Imagination, perhaps, would not err, if going back a few centuries, we could depict scenes similar to this as often enacted upon the flat summit of Nanih Waiya. And, perhaps, the superstitious reverence which the Choctaws have ever manifested towards this mound may be a dim traditionary reminiscence of its once having been a great tribal center of solar worship. The aboriginal mind, in sun-worship, from viewing the sun as the Father of Life, as without the light and warmth of the sun nothing would spring into existence, no doubt instinctively turned to the earth as the Mother of Creation. If there was a father there must be a mother. In the course of time, what more natural that the pre-historic villagers living at the base of Nanih Waiya, with its tremendous pile ever looming up before their eyes, should finally come to regard it as the mother of their race. As far back as history and tradition run, Nanih Waiya has ever thus been regarded by the untutored Choctaws of Mississippi. During the various emigrations from the State, many Choctaws declared that they would never go west and abandon their mother; and that just as long as Nanih Waiya stood, they intended to stay and live in the land of their nativity.

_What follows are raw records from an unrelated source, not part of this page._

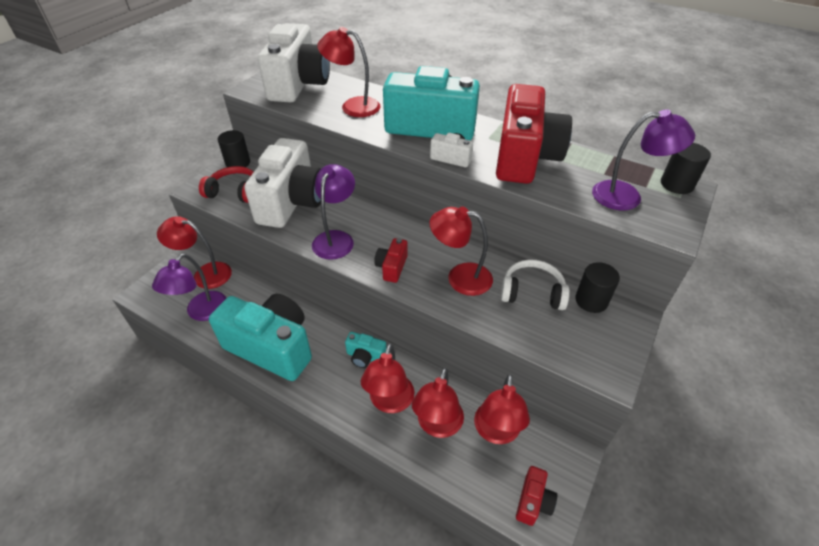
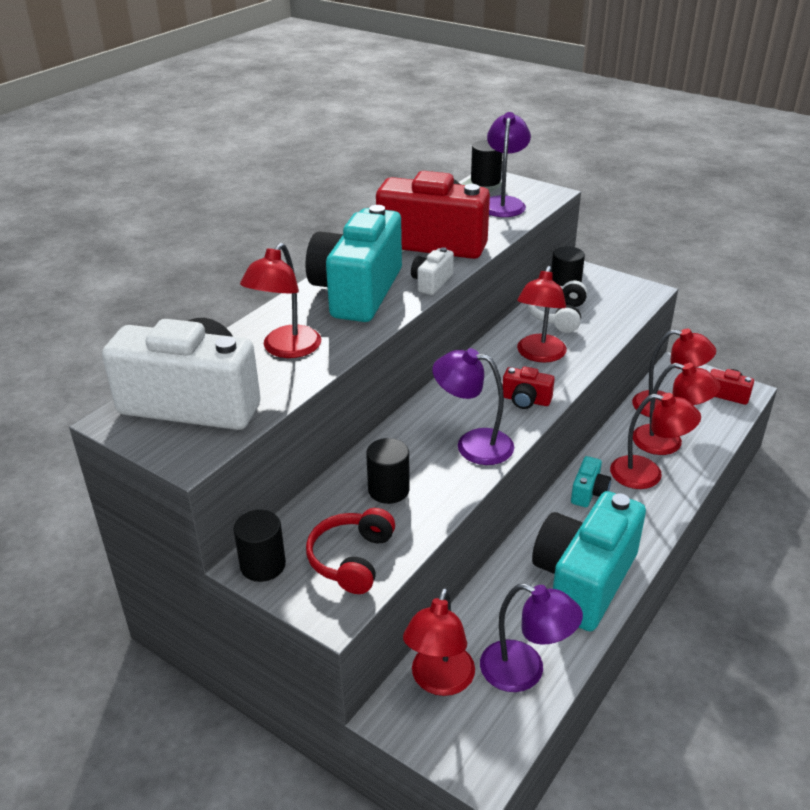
camera: 85 degrees left, 10 degrees down
white camera [244,138,321,228] -> black cylinder [366,438,410,504]

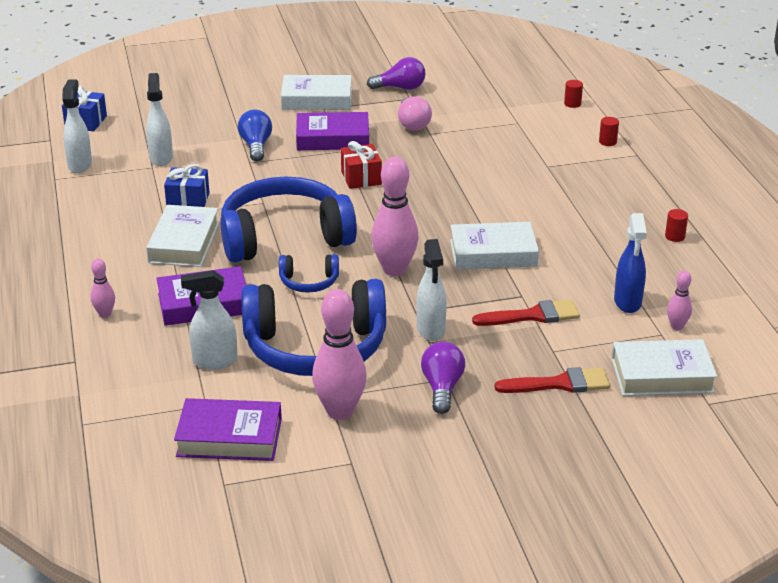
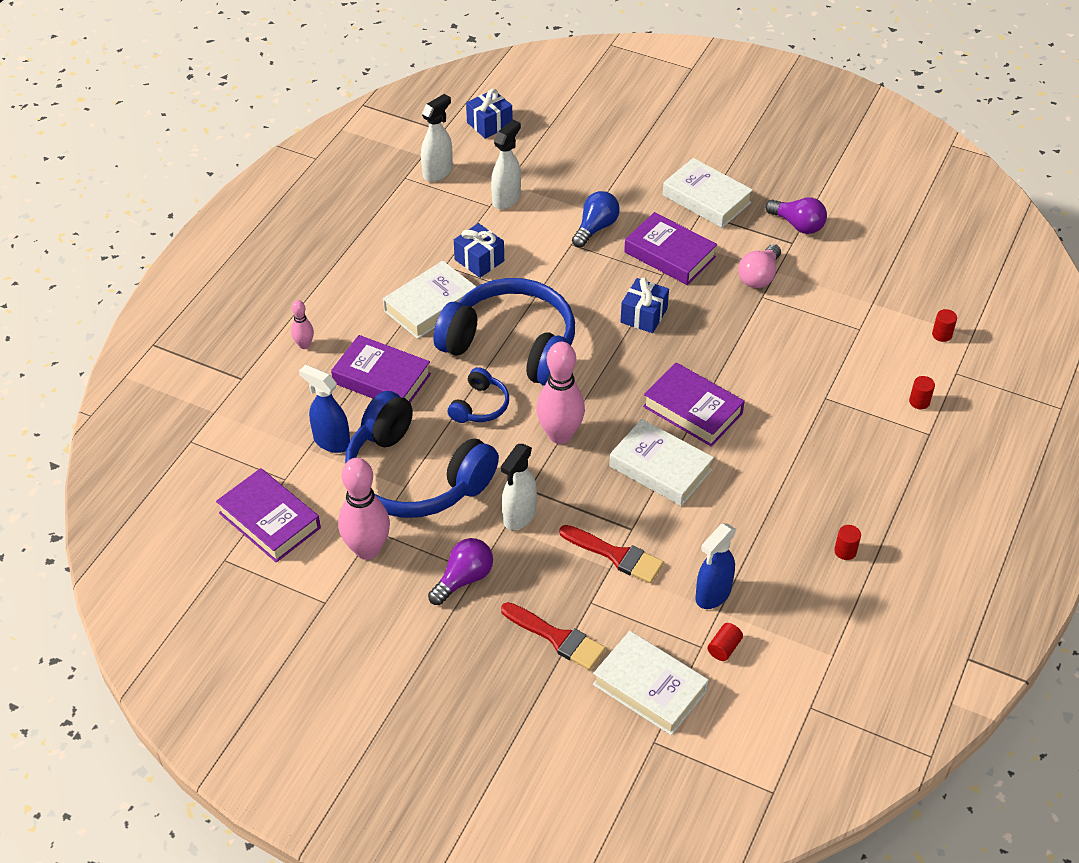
camera: 40 degrees right, 15 degrees up
white spray bottle [181,270,237,370] -> blue spray bottle [299,364,350,453]
blue headphones [279,254,339,293] -> blue headphones turned 105 degrees counterclockwise [447,367,509,423]
red gift [341,141,382,189] -> blue gift [620,278,669,333]
pink bowling pin [667,271,692,330] -> red cylinder [708,623,743,661]
none -> purple book [643,362,745,447]

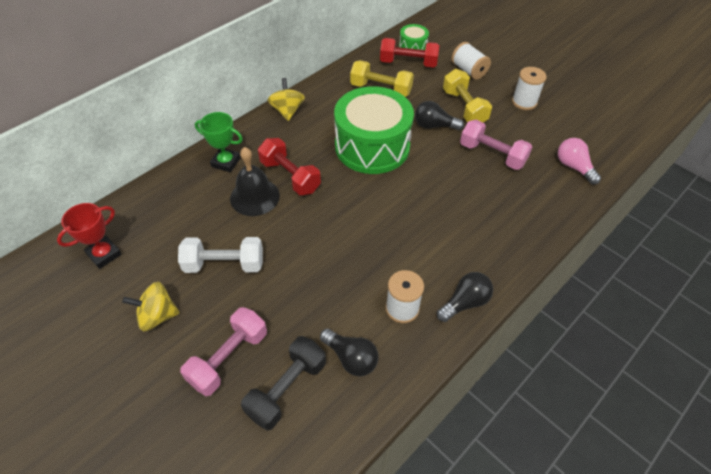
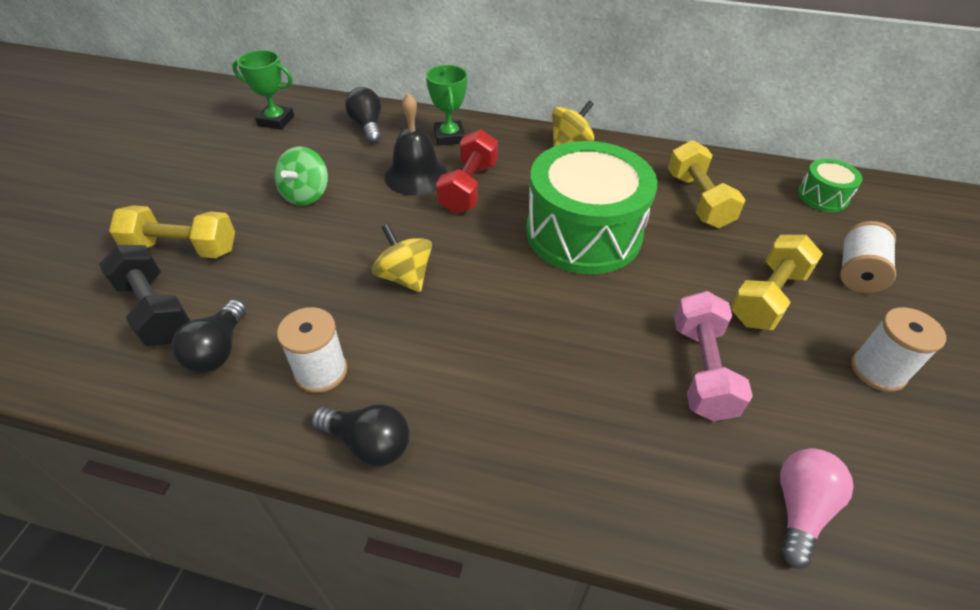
camera: 60 degrees right, 5 degrees down
red trophy [57,203,122,269] -> green trophy [232,50,294,130]
yellow spinning top [122,282,179,331] -> yellow spinning top moved to [372,224,432,292]
white dumbbell [178,237,263,273] -> green spinning top [274,146,328,206]
pink dumbbell [180,307,267,396] -> yellow dumbbell [109,205,235,258]
black dumbbell [241,336,326,431] -> black dumbbell turned 45 degrees clockwise [99,245,190,346]
red dumbbell [380,38,439,67] -> none
black light bulb [415,101,464,130] -> black light bulb moved to [345,87,381,143]

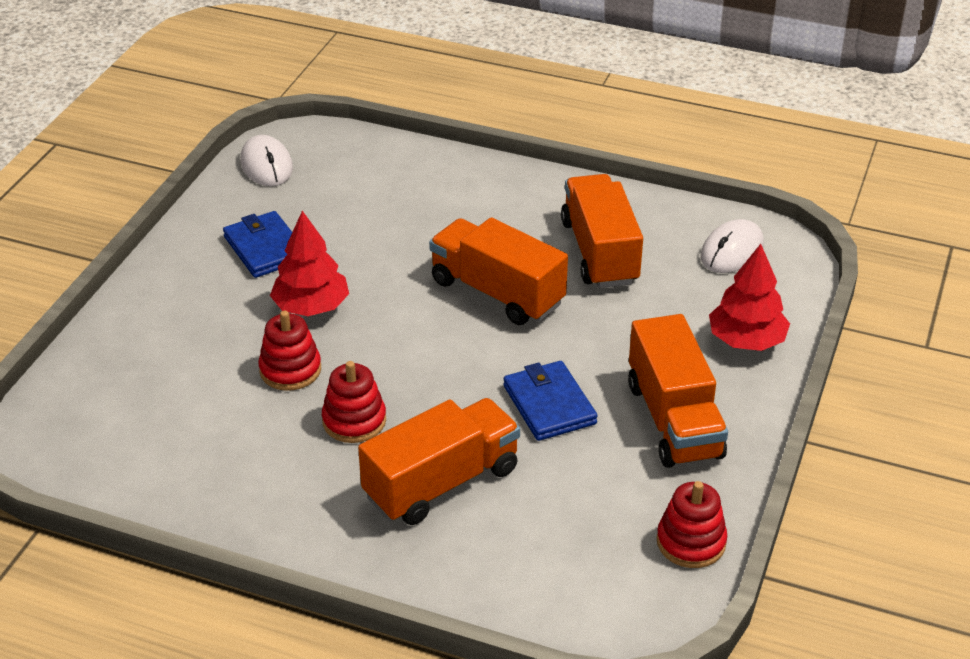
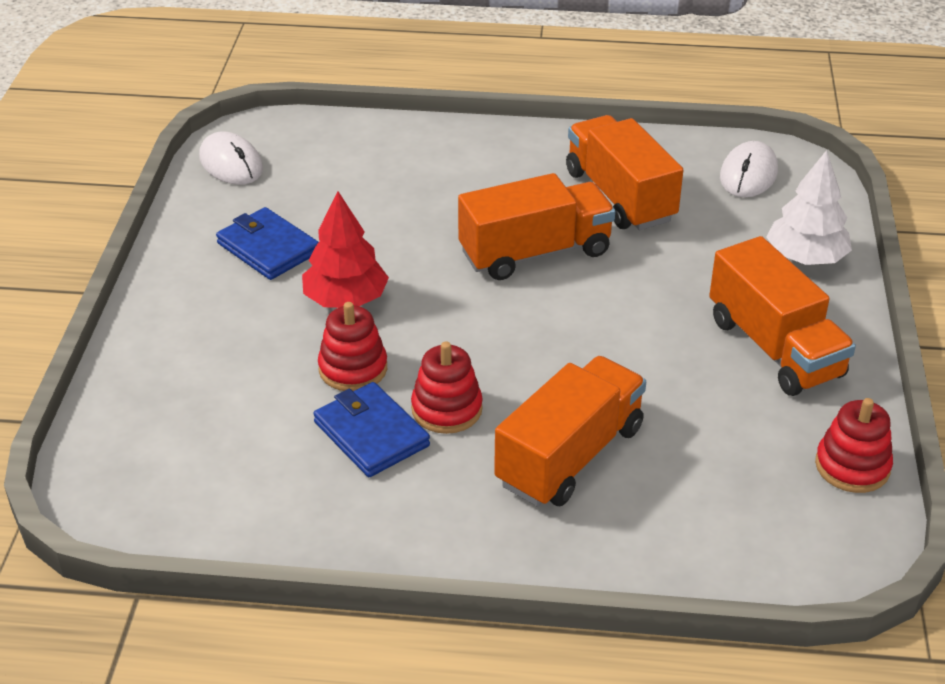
camera: 15 degrees left, 0 degrees up
orange truck [429,217,568,325] -> orange truck turned 135 degrees clockwise [458,173,615,280]
blue wallet [503,361,598,441] -> blue wallet moved to [313,382,430,477]
red tree [709,244,790,351] -> white tree [767,150,852,265]

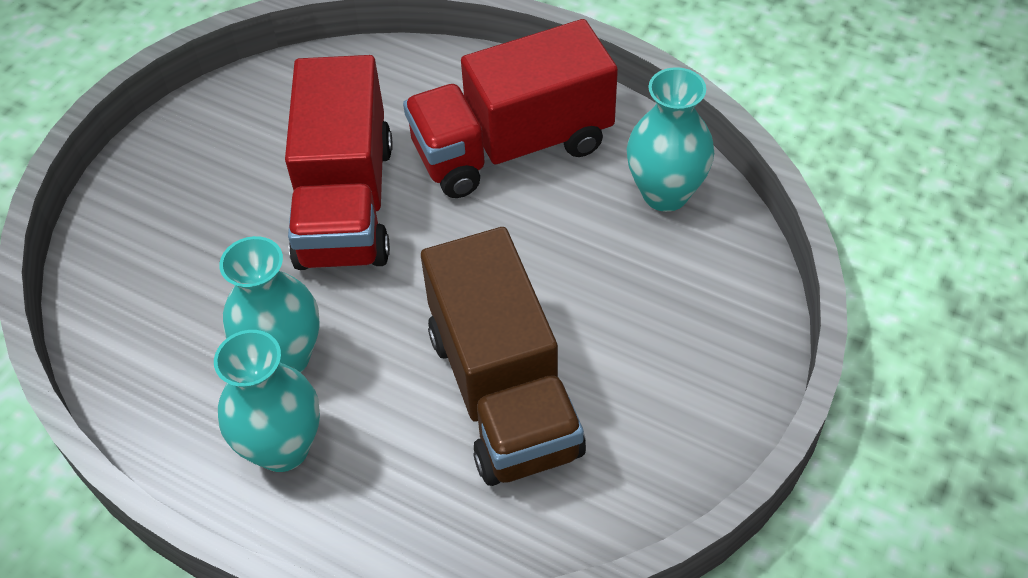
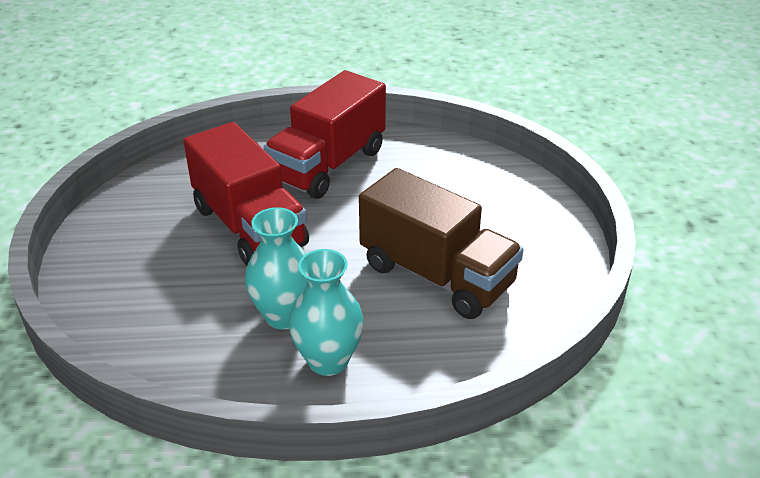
camera: 35 degrees left, 15 degrees down
turquoise vase [626,67,714,212] -> none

There is another evidence that Nanih Waiya was a great national center during the pre-historic period. The ravages of civilization have still spared some traces of two broad, deeply worn roads or highways connected with the mound, in which now stand large oak trees. The remnant of one of these highways, several hundred yards long, can be seen on the east side of the creek, running toward the southeast. The other is on the west side of the creek, the traces nearest the mound being at the northeastern part of the rampart, thence running towards the north. Many years ago this latter road was traced by an old citizen of Winston county full twenty miles to the north until it was lost in Noxubee swamp, in the northeastern part of Winston County. These are the sole traces of the many highways, that no doubt, in pre-historic times, centered at Nanih Waiya.